Figure 12 shows the temperatures for the symmetry plane. The overall temperature trend is similar. However, the shape of the isotherm for the bottom surface is different. For a more detailed analysis of these results, the temperature distribution for the region is expressed locally in Figure 13. Each isotherm is distributed almost perpendicular to the slope. Therefore, the distribution of these isotherms is very different in cases 2 and 4 due to the size of pre-heating effect, and the temperature graph for each location on the white dotted line in Figure 13a,b can be expressed as shown in Figure 14.

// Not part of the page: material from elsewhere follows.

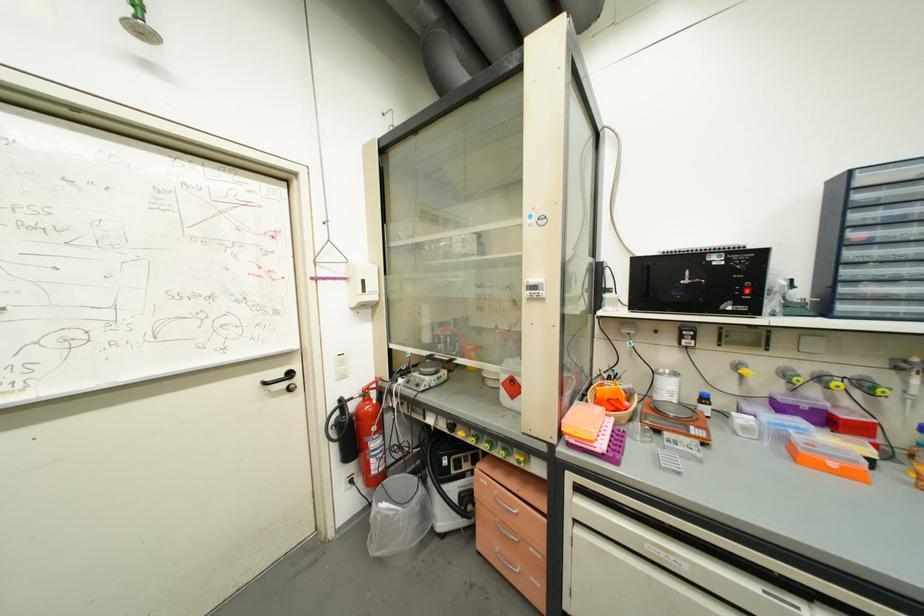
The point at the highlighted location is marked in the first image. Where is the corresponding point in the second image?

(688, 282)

Figure 14 shows the temperatures in the x-direction, and the temperature of case 4 is observed to be at most 200 °C higher than that of case 2. Therefore, in case 4, where the edge is thick, more efficient thermal conduction occurs from the bottom diagonal surface, indicating that it can be maintained at a relatively high temperature. These mechanisms are shown in Figure 15 and Figure 16, respectively. Assuming that the same temperature for cases 2 and 4 are applied, the thicker cut front (case 4) can bring a greater amount of heat energy in the x-direction. In case 2, the thickness of the slope increases rapidly, and the temperature rises slowly. On the other hand, the slope starts with a thick thickness at the edge start point and the slope thickness increases smoothly in case 4. Therefore, since there is a lot of heat transfer according to heat conduction in case 4, the greater preheating effect can be observed. Thus, if the cutting is successful by edge-start cutting at the initial stage, the material with a relatively thicker edge material can bring a larger amount of heat accumulation in the laser cutting process. The accumulated heat induces a temperature increase effect in the direction of cutting progress, and relatively more efficient cutting is performed.

4. Conclusions

In this study, the cutting process specificity was analyzed according to different diagonal material shapes. Laser cutting was performed using an edge start method with a high-power disk laser. A STS304 specimen was used as the object, and the diagonal shape on the bottom surface was applied differently. The evacuation and spatter of the molten pool that occurred during cutting could be observed using a high-speed camera. As a result of observation with a high-speed camera, when the laser cutting is smooth, the molten metal is well evacuated to the lower surface in the vertical direction, and the difference between the location of LHP and MEP is small. On the other hand, if the cutting is not smooth, the difference between LHP and MEP increases, and eventually the molten metal is evacuated toward the upper surface of the material, and spatter is observed on the upper surface. When the cut-front temperature was the same and the initial cutting thickness is relatively thick, the area of the cutting surface is wide and the heat conduction in the cutting direction is activated. In other words, it was observed through numerical analysis that the size of preheating effect varies greatly depending on the initial thickness in the edge start cutting method. This effect can be used as a reference for the initial processing state while cutting thick metals as it is a characteristic that has not been revealed before.